Renowned Swedish director Jerzy Sladkowski is the first resident of the Tartu 2024 Arts of Survival Documentaries Residency. Jerzy was born and raised in Poland but has settled in Sweden since 1982. Film journalist Tiit Tuumtalu has described Jerzy as a living classic of documentary. He has made more than 50 films for TV stations in France, Germany, Poland, Sweden, Finland, Denmark, and Norway during his long career. Jerzy Sladkowski’s films have been screened at numerous film festivals, and he has won the European Film Academy’s Best Documentary Award and major awards at IDFA in Amsterdam, DOK in Leipzig, New York and Gothenburg.
Over the years, the Estonian cinema audience has watched Sladkowski’s films at the Pärnu Film Festival, tARTuFF, PÖFF, DocPoint and Estonian Public Broadcasting. His film “Paradise” was the first documentary to win the Audience Award at the TARTuFF in 2010, followed by the Grand Prix for “Vodka Factory” at the Pärnu Film Festival in 2011.

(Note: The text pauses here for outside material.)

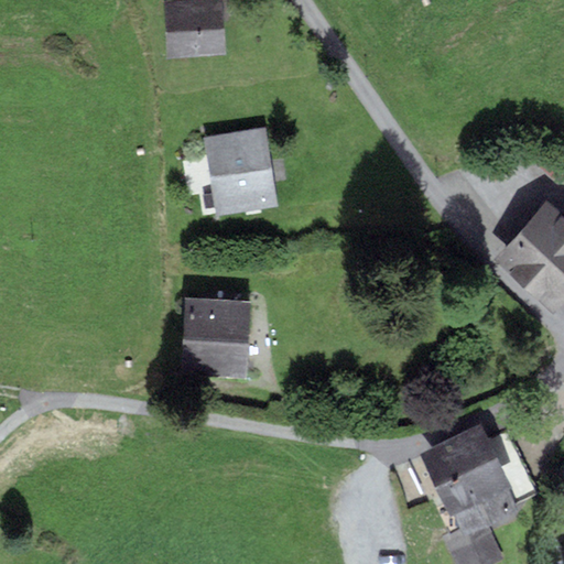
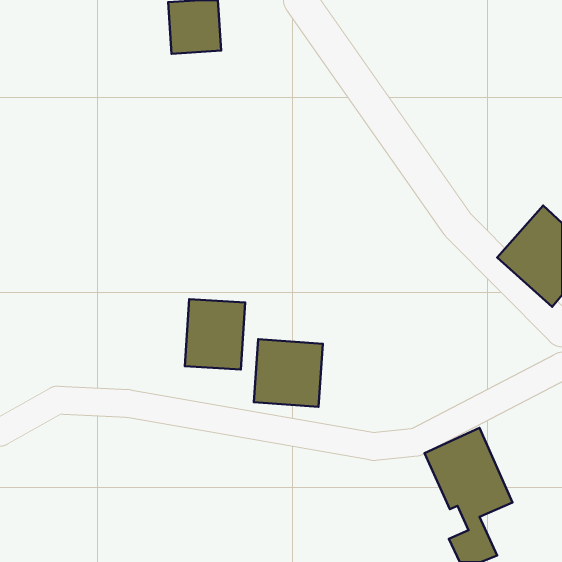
building: [208,131,274,212] -> none
building: none -> [254,339,323,407]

The overall theme of Jerzy Sladkowski’s films is mainly people facing dramatic changes or individuals trying to maintain normality in a changing environment and quietly strive for a better life. Sladkowski’s most famous films are “Swedish Tango” and “Paradise” about a lovely old couple, and the Russian trilogy created in the past decade “Vodka Factory”, “Don Juan” and “Bitter Love”.